Although on paper the Good Friday Agreement was a triumph for John Hume, looked at from his original perspective of 'joint sovereignty' it could indeed be seen as a failure. Hume saw the Irish government as the legitimate sovereign government of Catholics in Northern Ireland, and the British government as the perhaps somewhat less legitimate sovereign government of the Protestants in Northern Ireland. In fact it is doubtful if either side felt any particular confidence in their respective sovereign governments. The normal process by which legitimacy is established in a democratic society is through elections. Owing to the refusal of the British and Irish political parties to organise and contest elections in Northern Ireland neither Protestant nor Catholic could actually vote for a party capable of forming their sovereign government. (9) It is extremely doubtful if many Catholics ever felt any great sense of national solidarity with the government in Dublin. It is only recently that Sinn Fein, the principle beneficiary of the Good Friday Agreement, have recognised the Dail even as the legitimate government of the Republic, never mind the North. The principle achievement of the Good Friday Agreement has probably been to reconcile Sinn Fein to the continued existence of Northern Ireland, which was most certainly not John Hume's original project.

(9) This statement requires to be modified since the Conservative Party does now take members and contest elections though without putting into it the effort one would expect of a party that believed it had something radically important to contribute to a resolution of our problems. Sinn Fein of course is organised on an all-Ireland basis, though with the interesting twist that it is capable of forming a government in Northern Ireland but not yet in the Republic.

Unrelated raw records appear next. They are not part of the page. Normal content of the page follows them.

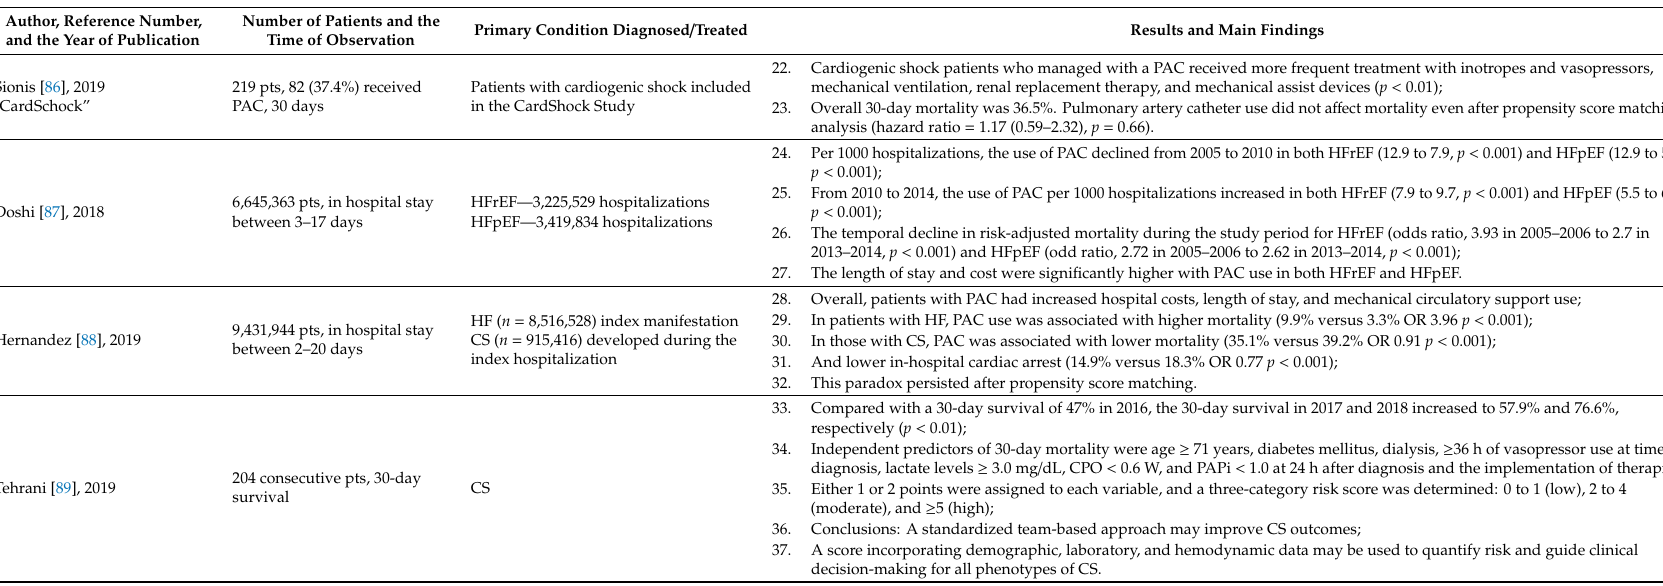
Table legend: PAC—pulmonary artery catheter, CVC—central venous catheter, ALI—Acute Lung Injury, HR—Hazard ratio, OR—Odds ratio, CI—confidence interval, HFrEF / HFpEF—heart failure with reduced / preserved ejection fraction, CS—cardiogenic shock, CPO—cardiac power output, PAPi—pulmonary arterial pulsatility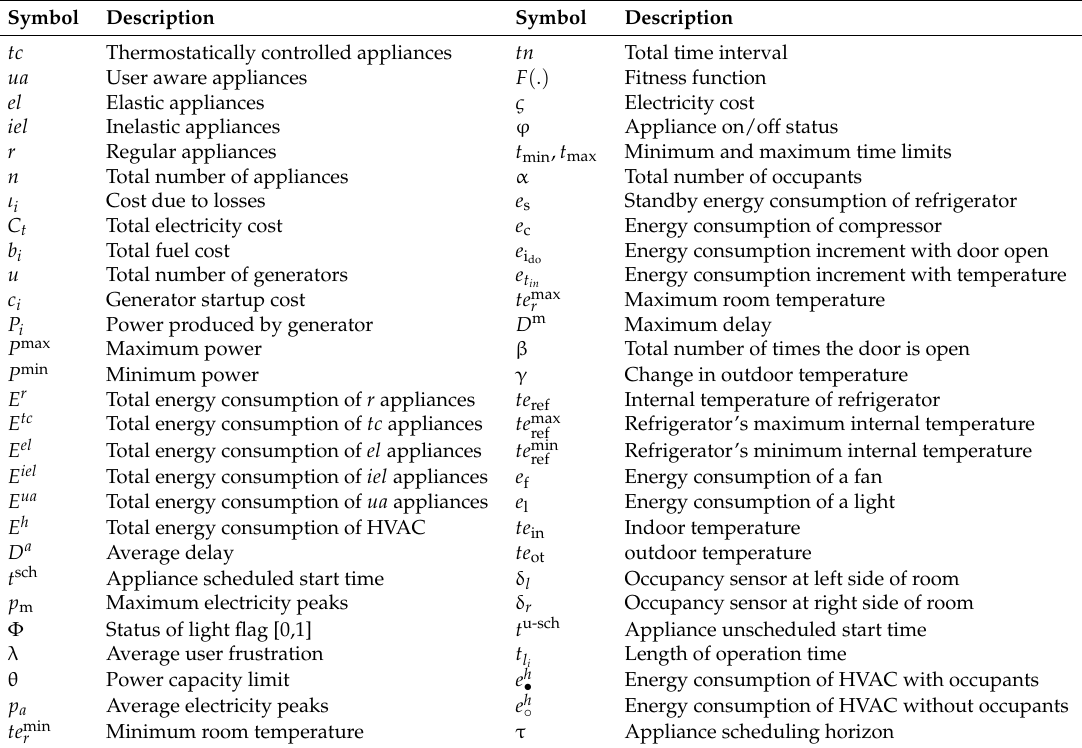
Table 1. Nomenclature. HVAC: heating ventilation and air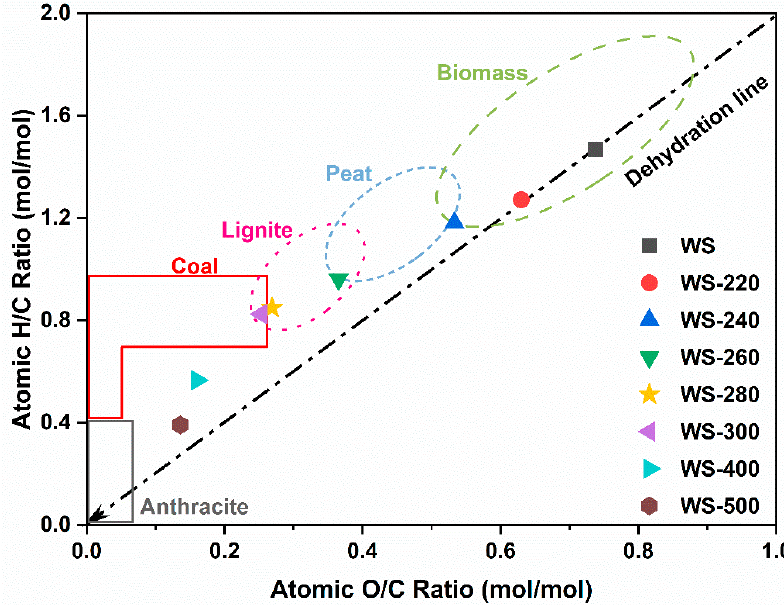
Figure 4. Van Krevelen diagram of raw WS and WS treated at various temperatures.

I earlier outlined two sides to the Catholic 'resurgence' in Northern Ireland since the end of Unionist majority rule in 1972 - a side I called, with no derogatory intention, 'careerist', and a military side, an assertion of the dignity of a people who had suffered fifty years of systematic humiliation on account of the system of government imposed on Northern Ireland since 1920. I have seen devolution, not partition as such, as the root of the problem. It may be that had James Molyneaux succeeded in his project of establishing an upper tier of local government, closing the Macrory gap, Northern Ireland would have acquired a perfectly adequate system of government that would not have had the effect any devolved legislature would have (including the present one) of exacerbating Catholic/Protestant tensions. This may well have suited the careerist side of the equation but it would have left the military side unsatisfied. To that extent perhaps the skill that John Hume showed in preventing such a settlement served a useful purpose in enabling the Catholic community as a whole to rejoice in the achievement of its military wing and enabling Sinn Fein, with all the political energy it had mobilised, to assume the role of guardian and promoter of the advance of the Catholic community within the Northern Ireland framework. But Northern Ireland still lacks a stable, democratic system of government. Given the difficulties of maintaining a devolved legislature in which the roles are divided between Sinn Fein and the DUP, Stormont is continually going into suspension. If this does not produce chaos it is because the functions of government continue to be exercised - by Westminster. Sinn Fein in Northern Ireland, while continually winning seats and refusing to take them up in Westminster, do not seem to be unduly upset by this. But it leaves one feeling that the problem - the basic problem of finding a stable system of governance - is still very far from having been solved.